In a cinematic era of computer-generated imagery and digital rendering, Midi Z’s films (趙德胤) feel like they are from another era. Framed in long takes, underemployed young men hang around and compare their meager salaries, or prate about their planned escapes to neighboring countries. Families eat meals by candlelight in shacks without electricity, and a woman perpetually awaits a promised fake ID card in a border village populated by refugees.
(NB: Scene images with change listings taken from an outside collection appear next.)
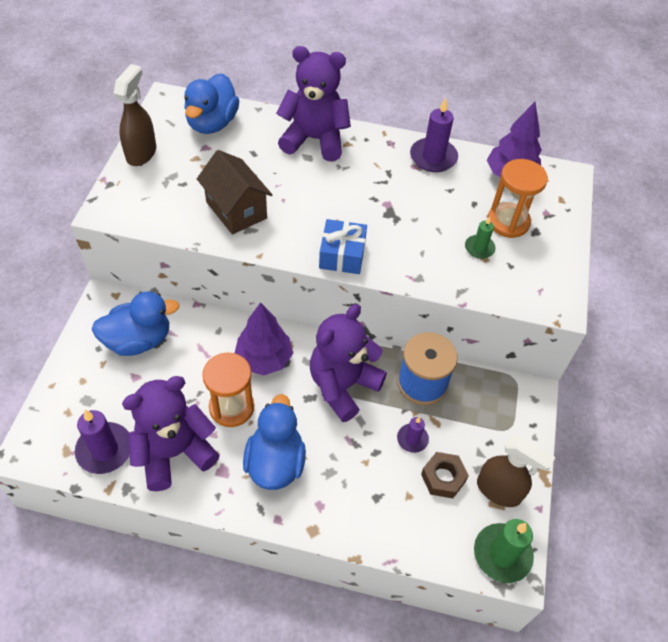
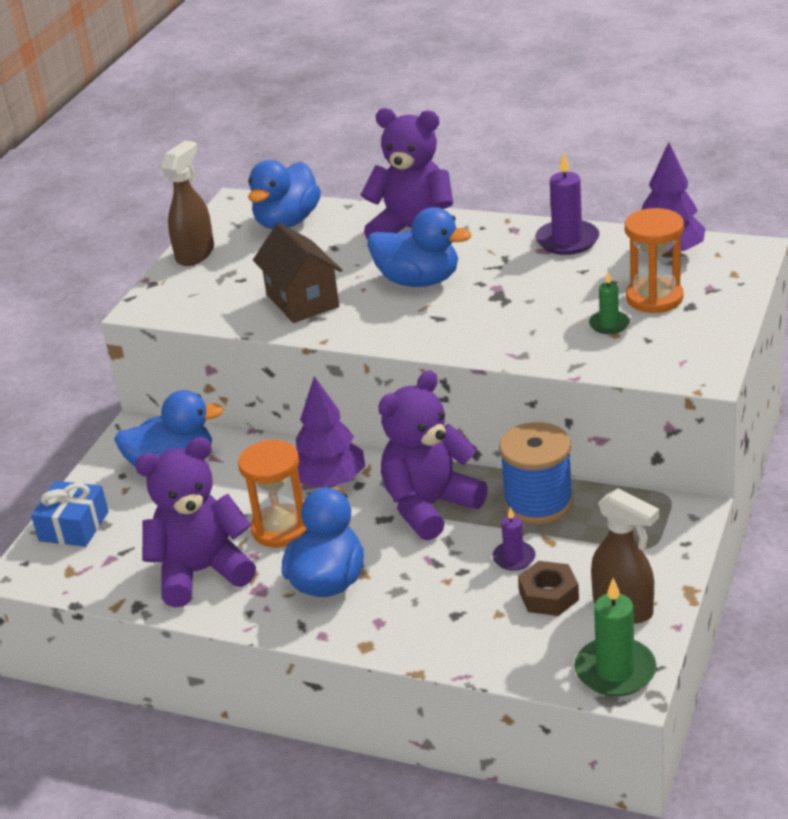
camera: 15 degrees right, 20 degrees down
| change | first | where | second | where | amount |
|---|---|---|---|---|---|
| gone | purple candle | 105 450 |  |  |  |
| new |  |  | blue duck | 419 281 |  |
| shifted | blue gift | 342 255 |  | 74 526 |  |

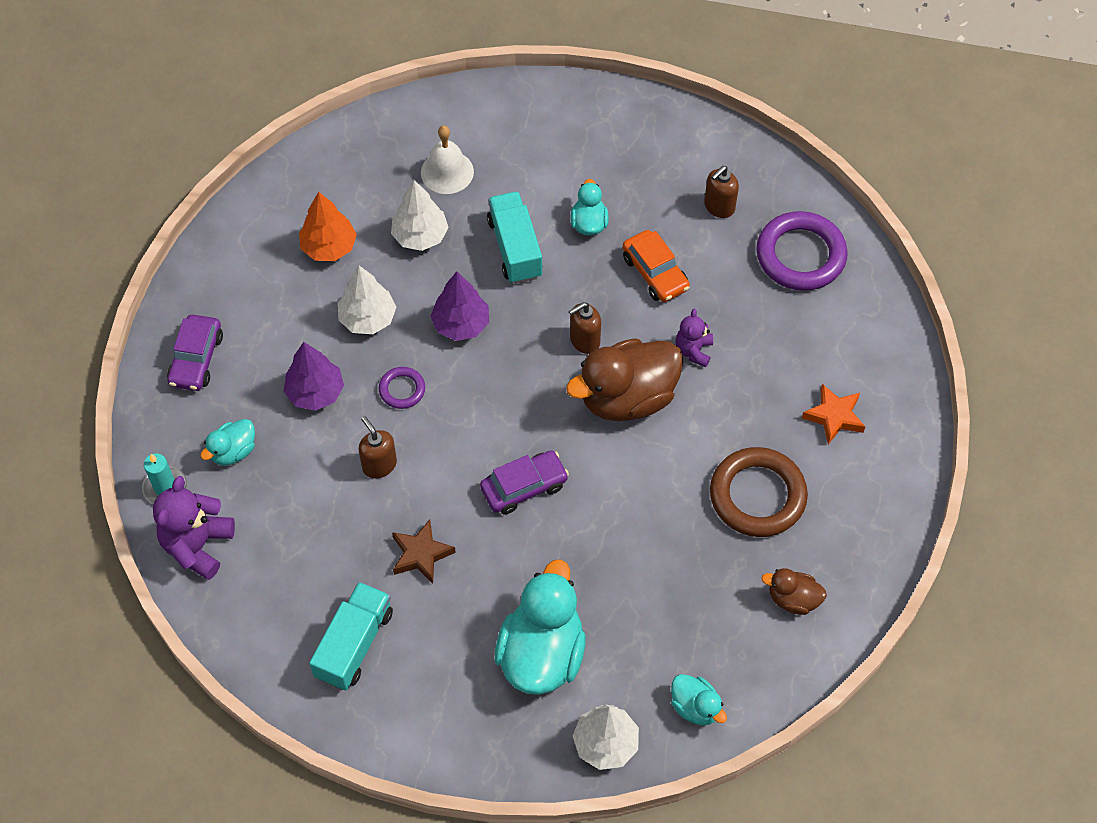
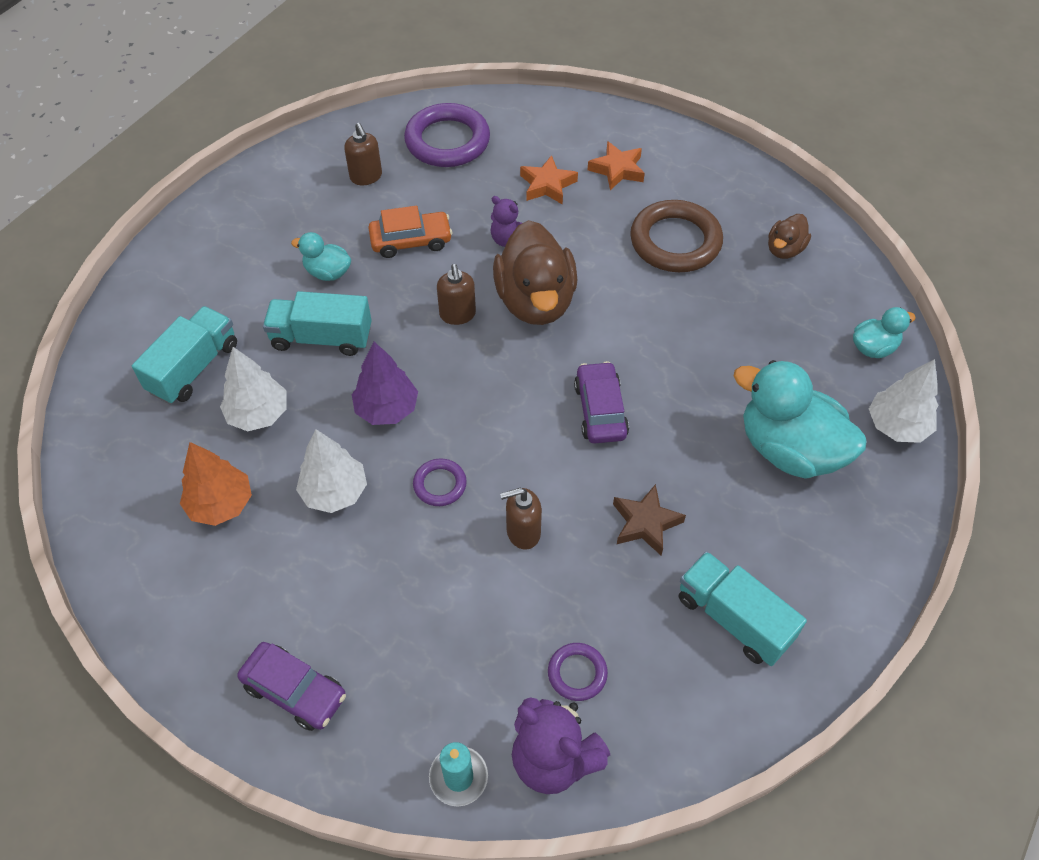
camera: 70 degrees left, 5 degrees down
| change | first | where | second | where | amount |
|---|---|---|---|---|---|
| gone | turquoise duck | 233 451 |  |  |  |
| gone | purple tree | 315 392 |  |  |  |
| new |  |  | orange star | 547 185 |  |
| new |  |  | purple ring | 577 673 |  |
| swapped | white bell | 447 172 | turquoise truck | 194 368 |  |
Midi Z’s gritty cinema offers poignant insights into Myanmar, a once-isolated country that continues to be ruled by a military junta. The 31-year-old director is an ethnic Chinese born and raised in Myanmar, who recently became a Taiwanese citizen. After years of exile in Taiwan, Midi Z returned to Myanmar at the height of its 2010 democratic elections to make his feature debut Return to Burma (歸來的人). The next year, he followed it up with Poor Folk (窮人。榴槤。麻藥。偷渡客).
These two feature films have garnered acclaim on the international film circuit for their unique portrayal of realities that had been largely unknown to the rest of the world.
Diaspora and displacement are the recurrent themes in Midi Z’s works. The semi-autobiographical Return to Burma focuses on a young Burmese man called Xing-hong, who is played by the director’s childhood neighbor Wang Shin-hong (王興洪).
The Burmese Xing-hong returns home after a decade of working in Taipei, carrying with him the ashes of a fellow villager who fell to his death on the construction site where they had worked together. Through Midi Z’s sober lens, life in Myanmar is stagnant and impoverished. Money is the most talked-about topic among the deprived villagers as Xing-hong looks for job opportunities. Meanwhile, despite the country’s first democratic elections, youngsters including Xing-hong’s little brother continue to leave in search of a better life.
The sense of uprooting and alienation is heightened in Poor Folk, a story of Chinese Burmese emigrants and refugees in Thailand. After arriving in Bangkok, A-hong (Wang) is taken in by his countryman and small-time hustler A-fu — played by the director’s older brother Zhao De-fu (趙德富) — whose legitimate job is to run bus tours of Chinese visitors through Thailand. Desperately needing money to buy back his sister who was sold to traffickers, A-hong follows his compatriot to northern Thailand’s remote border town of Dagudi, where Burmese go to seek fortunes in drug and human trafficking. The plot is leavened by some deadpan humor, as the bumbling duo tries to sell the raw material from which amphetamine is made to the kingpins who rule the village.
Later, the partners-in-crime cross paths with Sun-mei — played by Taiwan’s stage actress Wu Ke-xi (吳可熙) — a young Chinese-Burmese woman who works at a Bangkok brothel and smuggles young girls from Myamar to Thailand in her spare time. Sun-mei arrives in Dagudi to pick up a girl, who turns out to be A-hong’s teenaged sister.
Shot by a small crew with a consumer-grade digital camera, Midi Z’s works have a limited range and a raw feel. Though the production quality is merely passable, this honest way of filmmaking suits its subjects well and tenderly draws attention to the details of life in rural Myanmar, where villagers talk at length about their livelihoods and how much it costs to buy the passports of different countries. Political turmoil and social upheaval that make headlines in the capital are revealed only through the upbeat pop songs about democracy that Midi Z’s character hears as he travels across the country to reach home. The cast, mostly non-professionals who are the director’s friends and family, also helps the films to retain a sense of verisimilitude.